The Memphis blues is a style of blues music created from the 1910s to the 1930s by musicians in the Memphis area, like Frank Stokes, Sleepy John Estes, Furry Lewis and Memphis Minnie. The style was popular in vaudeville and medicine shows and was associated with Beale Street, the main entertainment area in Memphis.
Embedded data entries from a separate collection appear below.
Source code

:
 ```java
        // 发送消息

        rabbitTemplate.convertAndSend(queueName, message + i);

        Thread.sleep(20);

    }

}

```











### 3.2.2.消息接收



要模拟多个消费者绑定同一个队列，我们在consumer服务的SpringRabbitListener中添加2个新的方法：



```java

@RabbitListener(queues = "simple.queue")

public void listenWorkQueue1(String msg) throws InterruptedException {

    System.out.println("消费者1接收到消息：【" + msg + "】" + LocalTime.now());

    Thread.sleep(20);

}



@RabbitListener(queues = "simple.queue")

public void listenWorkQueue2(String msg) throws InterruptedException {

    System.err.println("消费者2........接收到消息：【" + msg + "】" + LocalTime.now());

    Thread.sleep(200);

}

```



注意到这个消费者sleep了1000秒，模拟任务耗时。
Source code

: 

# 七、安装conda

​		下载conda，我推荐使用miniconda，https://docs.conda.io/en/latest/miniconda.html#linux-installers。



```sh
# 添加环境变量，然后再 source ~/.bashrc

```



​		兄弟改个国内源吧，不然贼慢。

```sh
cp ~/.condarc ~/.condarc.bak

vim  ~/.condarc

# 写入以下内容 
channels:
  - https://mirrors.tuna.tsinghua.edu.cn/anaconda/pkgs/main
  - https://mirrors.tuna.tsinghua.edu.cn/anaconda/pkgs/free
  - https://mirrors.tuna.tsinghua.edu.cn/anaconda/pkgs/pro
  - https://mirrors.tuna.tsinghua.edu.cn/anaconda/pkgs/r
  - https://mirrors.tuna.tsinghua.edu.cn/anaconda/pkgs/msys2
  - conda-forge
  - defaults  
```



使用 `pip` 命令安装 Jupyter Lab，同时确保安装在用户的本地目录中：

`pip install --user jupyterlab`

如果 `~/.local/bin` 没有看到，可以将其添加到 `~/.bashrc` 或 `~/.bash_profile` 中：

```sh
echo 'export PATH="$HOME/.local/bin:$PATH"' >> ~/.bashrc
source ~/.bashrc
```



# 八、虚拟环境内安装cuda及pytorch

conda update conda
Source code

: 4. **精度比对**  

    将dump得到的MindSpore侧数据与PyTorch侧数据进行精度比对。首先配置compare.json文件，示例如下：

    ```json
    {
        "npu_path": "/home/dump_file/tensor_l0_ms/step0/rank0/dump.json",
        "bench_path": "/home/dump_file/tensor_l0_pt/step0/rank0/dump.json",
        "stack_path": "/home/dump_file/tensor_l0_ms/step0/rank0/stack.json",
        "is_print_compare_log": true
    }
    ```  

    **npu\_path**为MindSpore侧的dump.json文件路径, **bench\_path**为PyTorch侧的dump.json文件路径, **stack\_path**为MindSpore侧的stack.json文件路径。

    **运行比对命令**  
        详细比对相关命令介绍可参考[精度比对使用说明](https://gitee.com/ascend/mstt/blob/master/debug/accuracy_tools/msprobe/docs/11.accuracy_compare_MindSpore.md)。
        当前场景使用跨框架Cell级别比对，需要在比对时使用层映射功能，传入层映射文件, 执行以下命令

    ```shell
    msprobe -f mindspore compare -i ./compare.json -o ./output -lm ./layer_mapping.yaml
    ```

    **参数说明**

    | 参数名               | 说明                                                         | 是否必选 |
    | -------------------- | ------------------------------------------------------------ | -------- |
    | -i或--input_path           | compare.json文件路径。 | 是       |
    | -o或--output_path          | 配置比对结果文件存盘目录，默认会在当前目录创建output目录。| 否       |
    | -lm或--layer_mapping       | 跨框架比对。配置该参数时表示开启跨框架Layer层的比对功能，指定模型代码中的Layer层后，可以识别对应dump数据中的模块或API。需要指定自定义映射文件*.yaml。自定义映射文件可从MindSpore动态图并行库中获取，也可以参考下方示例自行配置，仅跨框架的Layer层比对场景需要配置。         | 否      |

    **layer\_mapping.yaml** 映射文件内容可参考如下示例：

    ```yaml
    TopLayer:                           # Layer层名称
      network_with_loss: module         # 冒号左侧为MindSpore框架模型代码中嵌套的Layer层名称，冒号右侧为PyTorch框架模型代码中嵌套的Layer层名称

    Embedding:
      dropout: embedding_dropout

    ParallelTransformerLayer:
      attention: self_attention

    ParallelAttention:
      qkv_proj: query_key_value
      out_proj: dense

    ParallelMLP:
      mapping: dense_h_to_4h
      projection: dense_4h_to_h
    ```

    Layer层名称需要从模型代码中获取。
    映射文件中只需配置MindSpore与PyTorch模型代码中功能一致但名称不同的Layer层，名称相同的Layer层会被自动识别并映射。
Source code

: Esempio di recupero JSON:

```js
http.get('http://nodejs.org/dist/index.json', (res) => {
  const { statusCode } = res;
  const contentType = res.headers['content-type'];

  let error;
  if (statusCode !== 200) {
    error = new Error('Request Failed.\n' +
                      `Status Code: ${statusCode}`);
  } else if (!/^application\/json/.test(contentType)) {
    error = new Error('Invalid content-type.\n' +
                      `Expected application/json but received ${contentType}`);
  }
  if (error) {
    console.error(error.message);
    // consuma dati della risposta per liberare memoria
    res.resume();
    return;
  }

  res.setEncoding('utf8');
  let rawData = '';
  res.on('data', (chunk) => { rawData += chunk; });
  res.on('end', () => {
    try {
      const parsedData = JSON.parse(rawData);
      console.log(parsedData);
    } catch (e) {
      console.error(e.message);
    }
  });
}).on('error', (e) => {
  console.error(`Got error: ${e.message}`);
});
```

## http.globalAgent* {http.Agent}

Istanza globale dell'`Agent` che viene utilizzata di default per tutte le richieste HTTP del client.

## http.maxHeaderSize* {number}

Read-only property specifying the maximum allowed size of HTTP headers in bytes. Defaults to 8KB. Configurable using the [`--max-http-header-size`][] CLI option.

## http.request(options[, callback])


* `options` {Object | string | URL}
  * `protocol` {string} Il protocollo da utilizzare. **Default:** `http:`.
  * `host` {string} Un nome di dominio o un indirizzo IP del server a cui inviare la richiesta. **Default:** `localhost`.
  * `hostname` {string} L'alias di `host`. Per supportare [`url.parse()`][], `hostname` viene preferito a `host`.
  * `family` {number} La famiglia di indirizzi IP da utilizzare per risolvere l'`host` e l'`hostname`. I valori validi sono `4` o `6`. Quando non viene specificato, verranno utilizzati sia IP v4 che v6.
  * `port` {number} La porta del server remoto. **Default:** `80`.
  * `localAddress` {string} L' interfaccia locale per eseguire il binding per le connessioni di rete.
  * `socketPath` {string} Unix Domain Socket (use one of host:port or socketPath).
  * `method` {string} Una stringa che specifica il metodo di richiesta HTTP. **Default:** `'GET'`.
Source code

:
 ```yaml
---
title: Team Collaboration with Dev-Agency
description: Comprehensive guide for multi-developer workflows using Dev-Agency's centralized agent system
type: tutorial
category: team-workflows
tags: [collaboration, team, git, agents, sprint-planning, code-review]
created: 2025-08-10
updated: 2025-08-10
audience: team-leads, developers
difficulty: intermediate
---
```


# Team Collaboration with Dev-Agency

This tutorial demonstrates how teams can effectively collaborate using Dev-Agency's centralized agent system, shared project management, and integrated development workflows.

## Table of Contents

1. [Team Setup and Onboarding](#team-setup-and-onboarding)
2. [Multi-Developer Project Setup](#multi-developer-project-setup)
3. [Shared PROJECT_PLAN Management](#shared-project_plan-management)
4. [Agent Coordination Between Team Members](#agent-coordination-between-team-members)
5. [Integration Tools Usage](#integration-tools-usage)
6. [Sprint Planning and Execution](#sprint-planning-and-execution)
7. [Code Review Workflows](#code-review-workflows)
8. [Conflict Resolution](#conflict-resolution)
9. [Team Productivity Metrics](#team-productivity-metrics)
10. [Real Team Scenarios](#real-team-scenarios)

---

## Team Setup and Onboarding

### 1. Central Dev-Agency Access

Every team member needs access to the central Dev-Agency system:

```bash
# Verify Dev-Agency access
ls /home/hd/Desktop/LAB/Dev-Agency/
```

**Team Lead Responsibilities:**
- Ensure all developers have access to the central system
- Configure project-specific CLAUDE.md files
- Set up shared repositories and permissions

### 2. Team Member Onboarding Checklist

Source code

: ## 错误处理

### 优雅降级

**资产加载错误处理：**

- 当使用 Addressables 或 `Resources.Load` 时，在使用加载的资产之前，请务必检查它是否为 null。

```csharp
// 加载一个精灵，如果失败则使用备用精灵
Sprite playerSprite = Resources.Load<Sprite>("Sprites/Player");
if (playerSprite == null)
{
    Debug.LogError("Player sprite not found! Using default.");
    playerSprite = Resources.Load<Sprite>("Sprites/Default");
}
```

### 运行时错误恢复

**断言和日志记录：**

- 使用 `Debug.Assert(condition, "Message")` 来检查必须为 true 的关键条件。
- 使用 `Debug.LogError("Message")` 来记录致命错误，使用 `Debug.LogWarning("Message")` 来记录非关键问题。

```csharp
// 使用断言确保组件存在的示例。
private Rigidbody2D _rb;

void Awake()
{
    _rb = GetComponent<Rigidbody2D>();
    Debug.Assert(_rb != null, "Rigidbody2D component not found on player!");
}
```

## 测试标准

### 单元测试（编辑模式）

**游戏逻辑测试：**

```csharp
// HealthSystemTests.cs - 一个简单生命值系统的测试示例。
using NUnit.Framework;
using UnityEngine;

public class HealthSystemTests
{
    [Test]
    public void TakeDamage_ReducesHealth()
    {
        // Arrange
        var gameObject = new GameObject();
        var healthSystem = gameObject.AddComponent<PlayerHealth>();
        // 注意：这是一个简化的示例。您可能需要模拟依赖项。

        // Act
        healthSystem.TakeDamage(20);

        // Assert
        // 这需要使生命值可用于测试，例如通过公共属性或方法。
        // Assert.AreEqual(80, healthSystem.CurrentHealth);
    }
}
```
In addition to guitar-based blues, jug bands, such as Gus Cannon's Jug Stompers and the Memphis Jug Band, were extremely popular practitioners of Memphis blues. The jug band style emphasized the danceable, syncopated rhythms of early jazz and a range of other folk styles. It was played on simple, sometimes homemade, instruments such as harmonicas, violins, mandolins, banjos, and guitars, backed by washboards, kazoo, guimbarde and jugs blown to supply the bass.
After World War II, as African Americans left the Mississippi Delta and other impoverished areas of the South for urban areas, many musicians gravitated to the blues scene in Memphis, changing the classic Memphis blues sound. Musicians such as Howlin' Wolf, Willie Nix, Ike Turner, and B.B.King performed on Beale Street and in West Memphis and recorded some of the classic electric blues, R&B and rock& roll records for labels such as Sam Phillips's Sun Records. Sun recorded Howlin' Wolf (before he moved to Chicago), Willie Nix, Ike Turner, B.B.King and others. Electric Memphis blues featured explosive, distorted electric guitar work, thunderous drumming, and fierce, declamatory vocals.
Sun Records is an American independent record label founded by producer Sam Phillips in Memphis in February 1952. Sun was the first label to record Elvis Presley, Charlie Rich, Roy Orbison, Jerry Lee Lewis, Carl Perkins, and Johnny Cash. Prior to that, Sun had concentrated mainly on African-American musicians because Phillips loved rhythm and blues and wanted to bring it to a white audience.
Sam Phillips opened his Memphis Recording Service studio in 1950 at 706 Union Avenue in Memphis. It was founded with the financial aid of Jim Bulliet, one of many record executives for whom Phillips had scouted artists before 1952.
In March 1951, Phillips produced "Rocket 88" by Jackie Brenston and his Delta Cats, who were actually Ike Turner and his Kings of Rhythm. Because of Turner's Delta blues connections, he was contracted by Phillips as a talent scout and he was effectively an in-house producer. Turner brought fellow musicians Howlin' Wolf, Bobby "Blue" Bland, Little Milton, Billy "The Kid" Emerson and Roscoe Gordon to record for Phillips.
The success of "Rocket 88" helped fund the creation of Sun Records which Phillips founded in February 1952. Phillips discovered and first recorded such influential musicians such as Johnny Cash, Elvis Presley, Carl Perkin, Roy Orbison and Jerry Lee Lewis. Presley's recording contract was eventually sold to RCA Victor Records for $35,000 in 1955 to relieve Sun's financial difficulties. (Sounds like the Red Sox and the Babe.)
Some of the other artists who recorded for Sun were Rufus Thomas (who recorded solo and with his daughter Carla Thomas), Tex Weiss, Charlie Rich, Bill Justis, and Conway Twitty (who at that time recorded under his real name, Harold Jenkins).